Go through the data and copy each line where the string "ofxRisographColours" appears.

Records supplied:

------------------------------------

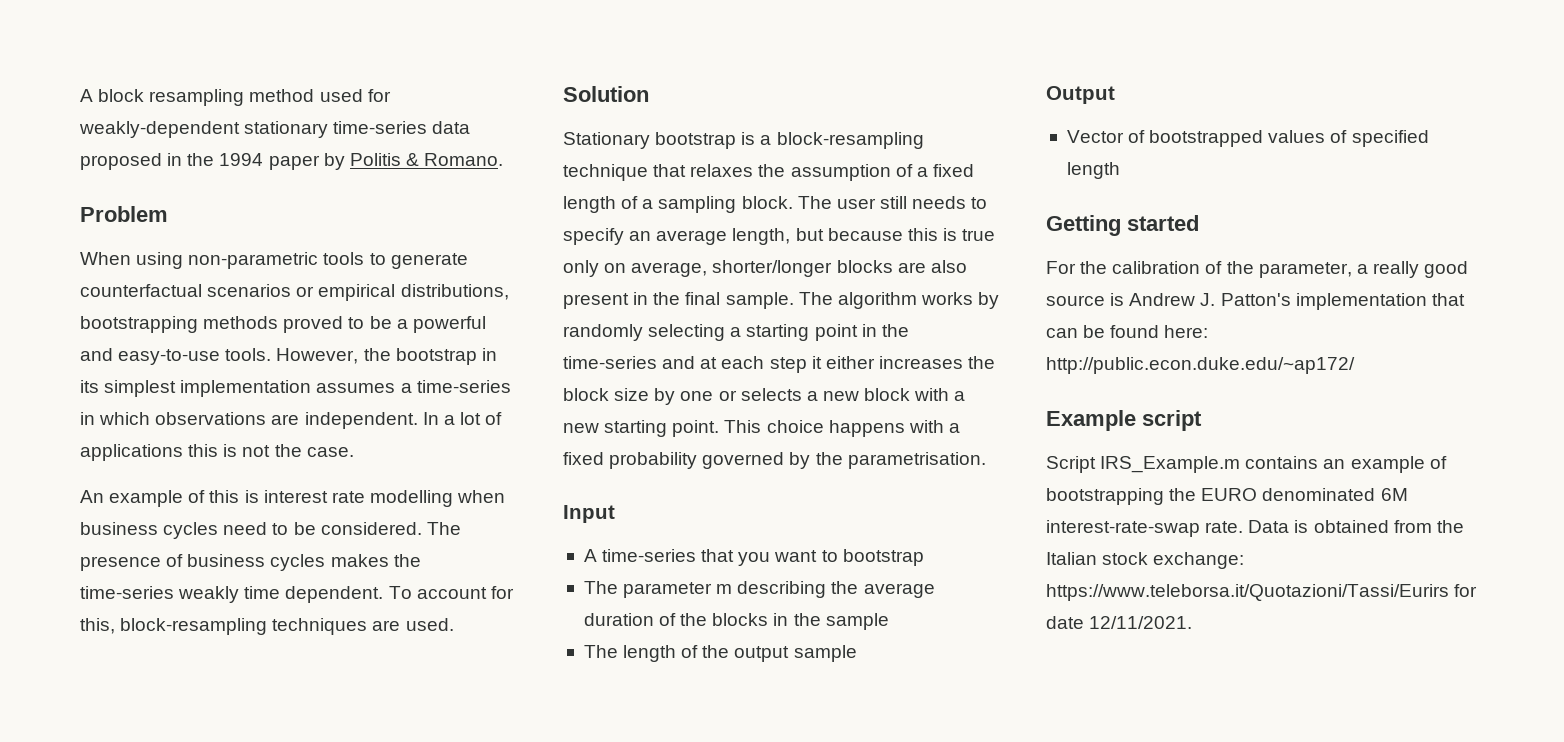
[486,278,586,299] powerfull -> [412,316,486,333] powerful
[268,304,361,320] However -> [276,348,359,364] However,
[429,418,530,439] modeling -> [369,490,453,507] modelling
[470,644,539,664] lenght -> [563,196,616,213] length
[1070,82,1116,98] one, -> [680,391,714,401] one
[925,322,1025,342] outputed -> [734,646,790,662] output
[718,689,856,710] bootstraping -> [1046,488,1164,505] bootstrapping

------------------------------------

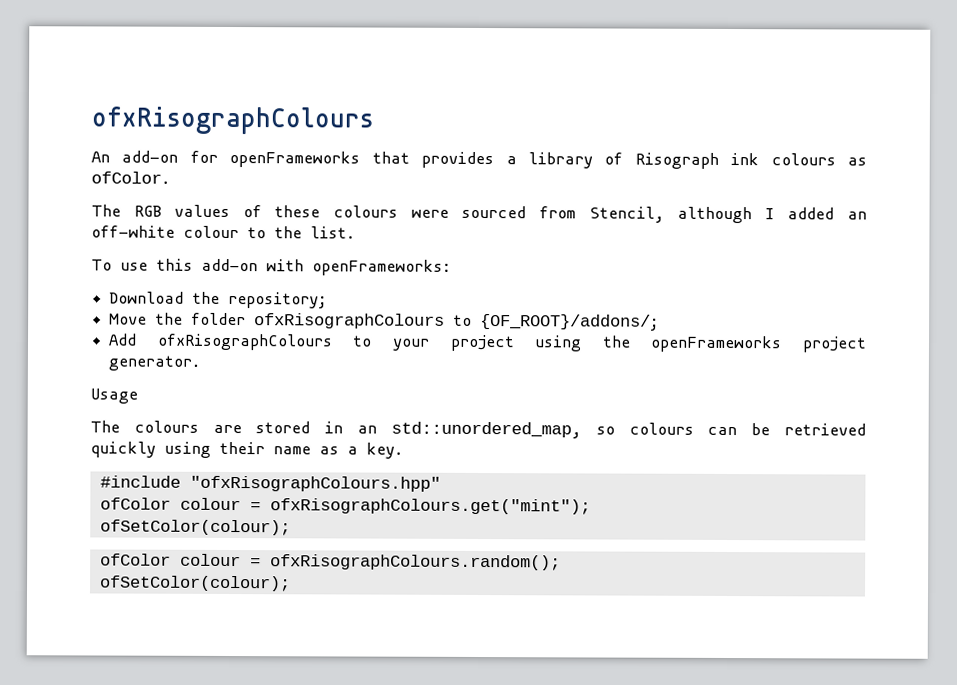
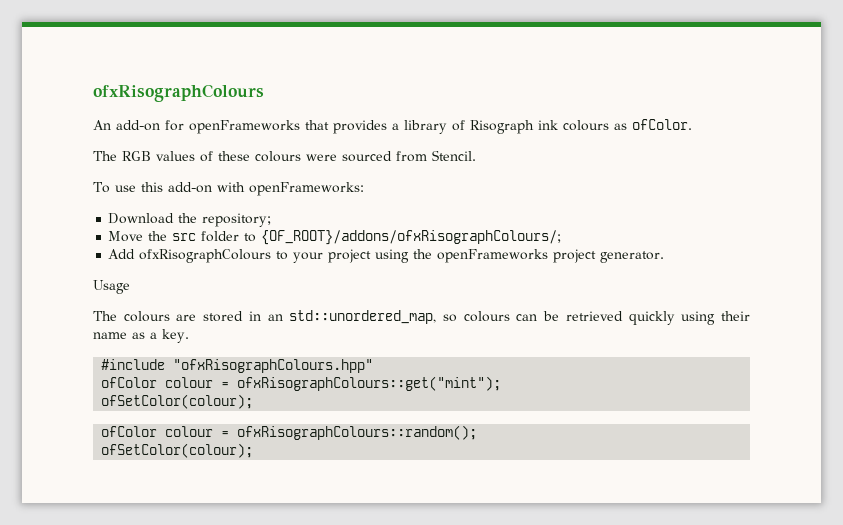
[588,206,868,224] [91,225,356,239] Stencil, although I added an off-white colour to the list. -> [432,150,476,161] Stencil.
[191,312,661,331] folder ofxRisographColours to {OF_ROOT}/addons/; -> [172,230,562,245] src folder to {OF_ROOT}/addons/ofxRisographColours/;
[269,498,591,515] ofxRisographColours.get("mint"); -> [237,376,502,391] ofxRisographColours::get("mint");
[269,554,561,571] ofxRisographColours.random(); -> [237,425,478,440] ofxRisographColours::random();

------------------------------------

Response:
[191,312,661,331] folder ofxRisographColours to {OF_ROOT}/addons/; -> [172,230,562,245] src folder to {OF_ROOT}/addons/ofxRisographColours/;
[269,498,591,515] ofxRisographColours.get("mint"); -> [237,376,502,391] ofxRisographColours::get("mint");
[269,554,561,571] ofxRisographColours.random(); -> [237,425,478,440] ofxRisographColours::random();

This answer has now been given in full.